Because your nafs says, you have a good
nafs, you have a good conscience, that's saying,
you should have done that earlier.
Why are you waiting till now?
Why didn't you get up?
Why didn't you do this?
Why didn't you do that?
That's just normal.
But it shouldn't be the only.
And if it turns, it can become pathological.
Meaning certain psychiatric deficits and mental health issues
can cause shame and guilt to get out
of hand, which is something we need to
watch out for.
So if you're someone who struggles with that,
then it's not really this series that's going
to fix things for you need to speak
to professionals.
There are deficits within the soul, as I
kind of pointed out in the first and
second episode, that this, what I'm talking about
the purification process can be helpful for, but
will not fix.
It will not cure, it will not treat.
Some deficits need to be dealt with professionally.
And there are different approaches to it.
And I have been in contact with people
who have extreme degrees of guilt and shame
all the time.
And they think it's good because it's Islam,
but it isn't.
That degree of it is not healthy, and
it needs to be.
And everything is in moderation in this life,
as we know, is healthy and is natural.
And when things go into extreme degrees, it
was when it becomes problematic.
No, it's actually, so feeling entitled, does it
come from vanity or is it different?
Feeling entitled is one of the manifestations of
vanity with a little bit of kibber.
Meaning it's kind of both coming together and
causing this feeling where I deserve, I deserve
more.
Because deserving is not just deserving something, but
it's deserving more than others.
So other people are involved in entitlement a
little bit.
Entitlement is not purely just how we feel
about ourselves.
It also involves others.
So it kind of comes from both vanity
and arrogance existing inside of the heart, making
us feel that somehow we deserve what we
have.
And even if people don't have it, we
still deserve it.
So somehow we are better, we are special.
I should get, I mean, it happens a
lot in life when you see a long
line and you want to get ahead, because
you don't feel like you're like everyone else.
You feel like somehow you deserve to get
there first.
We all feel it and many of us
practice it, but that's where entitlement comes from.
It just comes from the lack of gratitude
and lack of acknowledgement that everything in life
is a privilege.
And again, that stems from vanity and arrogance.
And if you deal with vanity and arrogance,
it slowly goes away.
But it also requires some realism, meaning people
who are entitled are just unrealistic about the
world.
Usually experience takes it away.

### Data rows

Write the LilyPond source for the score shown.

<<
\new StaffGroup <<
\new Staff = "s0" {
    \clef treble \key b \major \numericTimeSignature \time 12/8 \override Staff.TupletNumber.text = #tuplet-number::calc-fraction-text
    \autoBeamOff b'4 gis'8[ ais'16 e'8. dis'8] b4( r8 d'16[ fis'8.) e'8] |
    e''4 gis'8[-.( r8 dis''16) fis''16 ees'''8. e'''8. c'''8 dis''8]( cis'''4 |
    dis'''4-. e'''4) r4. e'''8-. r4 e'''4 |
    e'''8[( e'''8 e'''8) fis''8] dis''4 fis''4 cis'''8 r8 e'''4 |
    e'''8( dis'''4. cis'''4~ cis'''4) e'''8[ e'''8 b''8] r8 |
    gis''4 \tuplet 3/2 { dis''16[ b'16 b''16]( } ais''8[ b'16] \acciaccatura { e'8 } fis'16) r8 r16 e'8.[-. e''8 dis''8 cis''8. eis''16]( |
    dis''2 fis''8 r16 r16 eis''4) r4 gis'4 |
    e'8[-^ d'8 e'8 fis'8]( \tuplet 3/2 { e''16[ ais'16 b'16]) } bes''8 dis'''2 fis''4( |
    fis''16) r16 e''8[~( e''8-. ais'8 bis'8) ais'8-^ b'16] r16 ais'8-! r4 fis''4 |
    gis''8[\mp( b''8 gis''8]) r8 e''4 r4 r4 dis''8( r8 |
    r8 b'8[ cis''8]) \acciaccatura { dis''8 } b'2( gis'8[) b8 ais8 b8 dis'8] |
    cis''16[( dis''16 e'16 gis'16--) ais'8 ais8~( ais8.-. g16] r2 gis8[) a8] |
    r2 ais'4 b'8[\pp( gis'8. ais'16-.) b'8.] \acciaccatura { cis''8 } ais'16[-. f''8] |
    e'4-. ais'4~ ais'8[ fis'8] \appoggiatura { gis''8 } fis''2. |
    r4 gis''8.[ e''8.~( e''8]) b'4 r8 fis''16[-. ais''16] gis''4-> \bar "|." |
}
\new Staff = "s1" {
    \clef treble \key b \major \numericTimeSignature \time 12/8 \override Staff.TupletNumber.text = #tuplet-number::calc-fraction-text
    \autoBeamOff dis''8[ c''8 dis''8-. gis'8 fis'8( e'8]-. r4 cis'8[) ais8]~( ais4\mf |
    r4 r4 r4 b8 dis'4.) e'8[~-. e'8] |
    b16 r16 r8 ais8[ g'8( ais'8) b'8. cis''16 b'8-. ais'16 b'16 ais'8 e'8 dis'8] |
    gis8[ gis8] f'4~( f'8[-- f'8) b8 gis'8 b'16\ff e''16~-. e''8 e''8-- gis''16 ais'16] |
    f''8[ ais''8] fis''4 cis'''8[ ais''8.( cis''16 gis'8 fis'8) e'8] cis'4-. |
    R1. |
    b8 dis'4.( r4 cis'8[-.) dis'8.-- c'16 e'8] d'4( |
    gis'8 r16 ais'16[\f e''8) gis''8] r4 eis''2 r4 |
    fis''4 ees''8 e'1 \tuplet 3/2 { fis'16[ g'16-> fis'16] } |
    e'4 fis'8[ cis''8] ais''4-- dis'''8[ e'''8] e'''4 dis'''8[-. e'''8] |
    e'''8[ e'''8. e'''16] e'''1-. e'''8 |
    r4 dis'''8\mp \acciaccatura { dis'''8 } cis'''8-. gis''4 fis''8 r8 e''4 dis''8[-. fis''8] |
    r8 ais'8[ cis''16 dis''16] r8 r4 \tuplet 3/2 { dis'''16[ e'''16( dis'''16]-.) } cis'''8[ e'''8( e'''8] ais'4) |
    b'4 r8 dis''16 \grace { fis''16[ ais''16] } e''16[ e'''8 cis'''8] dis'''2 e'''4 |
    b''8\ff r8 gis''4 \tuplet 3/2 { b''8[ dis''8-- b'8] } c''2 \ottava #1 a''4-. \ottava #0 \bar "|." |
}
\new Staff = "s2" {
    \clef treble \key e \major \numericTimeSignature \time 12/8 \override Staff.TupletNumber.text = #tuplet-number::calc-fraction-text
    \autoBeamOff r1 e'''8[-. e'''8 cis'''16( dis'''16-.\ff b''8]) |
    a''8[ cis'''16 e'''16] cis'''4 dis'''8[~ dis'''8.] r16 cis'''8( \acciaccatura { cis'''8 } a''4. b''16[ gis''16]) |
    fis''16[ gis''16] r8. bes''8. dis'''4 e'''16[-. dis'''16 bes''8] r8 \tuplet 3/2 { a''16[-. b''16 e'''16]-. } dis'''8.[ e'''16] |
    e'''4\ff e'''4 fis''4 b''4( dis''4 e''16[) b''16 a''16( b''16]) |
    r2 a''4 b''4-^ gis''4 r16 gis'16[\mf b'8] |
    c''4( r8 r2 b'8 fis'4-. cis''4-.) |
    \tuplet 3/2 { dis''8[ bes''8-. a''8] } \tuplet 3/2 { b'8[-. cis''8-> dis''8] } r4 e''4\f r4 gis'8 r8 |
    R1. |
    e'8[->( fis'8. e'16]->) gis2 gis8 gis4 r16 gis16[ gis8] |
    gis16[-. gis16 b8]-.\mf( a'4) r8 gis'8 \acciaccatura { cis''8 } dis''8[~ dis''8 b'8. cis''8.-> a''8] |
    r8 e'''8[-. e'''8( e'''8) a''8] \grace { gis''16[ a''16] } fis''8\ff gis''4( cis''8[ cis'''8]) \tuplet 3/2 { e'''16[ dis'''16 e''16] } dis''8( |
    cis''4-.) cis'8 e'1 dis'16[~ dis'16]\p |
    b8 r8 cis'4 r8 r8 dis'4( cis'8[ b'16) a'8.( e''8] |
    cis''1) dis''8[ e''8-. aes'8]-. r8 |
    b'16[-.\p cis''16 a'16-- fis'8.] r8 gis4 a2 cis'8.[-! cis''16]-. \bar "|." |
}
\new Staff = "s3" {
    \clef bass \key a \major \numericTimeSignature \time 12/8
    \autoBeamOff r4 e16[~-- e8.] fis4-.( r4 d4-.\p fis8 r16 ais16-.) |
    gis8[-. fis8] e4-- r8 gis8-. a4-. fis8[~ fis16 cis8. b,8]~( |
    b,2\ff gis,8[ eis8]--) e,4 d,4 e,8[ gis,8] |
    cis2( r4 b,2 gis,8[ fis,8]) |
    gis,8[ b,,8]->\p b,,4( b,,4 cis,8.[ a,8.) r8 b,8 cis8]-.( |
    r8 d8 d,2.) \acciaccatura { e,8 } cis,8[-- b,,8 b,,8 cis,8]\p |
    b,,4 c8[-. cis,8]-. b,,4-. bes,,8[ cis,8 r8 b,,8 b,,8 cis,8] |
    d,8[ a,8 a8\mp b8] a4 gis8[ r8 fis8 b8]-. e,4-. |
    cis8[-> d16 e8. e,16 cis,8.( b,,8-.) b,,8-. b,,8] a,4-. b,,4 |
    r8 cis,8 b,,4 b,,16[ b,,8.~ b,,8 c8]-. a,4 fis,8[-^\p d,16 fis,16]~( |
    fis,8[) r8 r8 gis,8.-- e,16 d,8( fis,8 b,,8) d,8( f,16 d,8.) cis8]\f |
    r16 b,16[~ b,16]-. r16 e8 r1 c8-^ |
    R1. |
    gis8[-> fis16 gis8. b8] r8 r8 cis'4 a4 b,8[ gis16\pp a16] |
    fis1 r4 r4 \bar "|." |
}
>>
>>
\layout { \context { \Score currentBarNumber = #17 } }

### What this exercise asks
1. According to the passage on shame and entitlement, what usually takes entitlement away?
2. Reproduce word for word the stretch of the passage on shame and entitlement from "Why didn't you get" through "to professionals.".

### Exercise solutions
1. Experience usually takes it away.

2.
Why didn't you get up?
Why didn't you do this?
Why didn't you do that?
That's just normal.
But it shouldn't be the only.
And if it turns, it can become pathological.
Meaning certain psychiatric deficits and mental health issues
can cause shame and guilt to get out
of hand, which is something we need to
watch out for.
So if you're someone who struggles with that,
then it's not really this series that's going
to fix things for you need to speak
to professionals.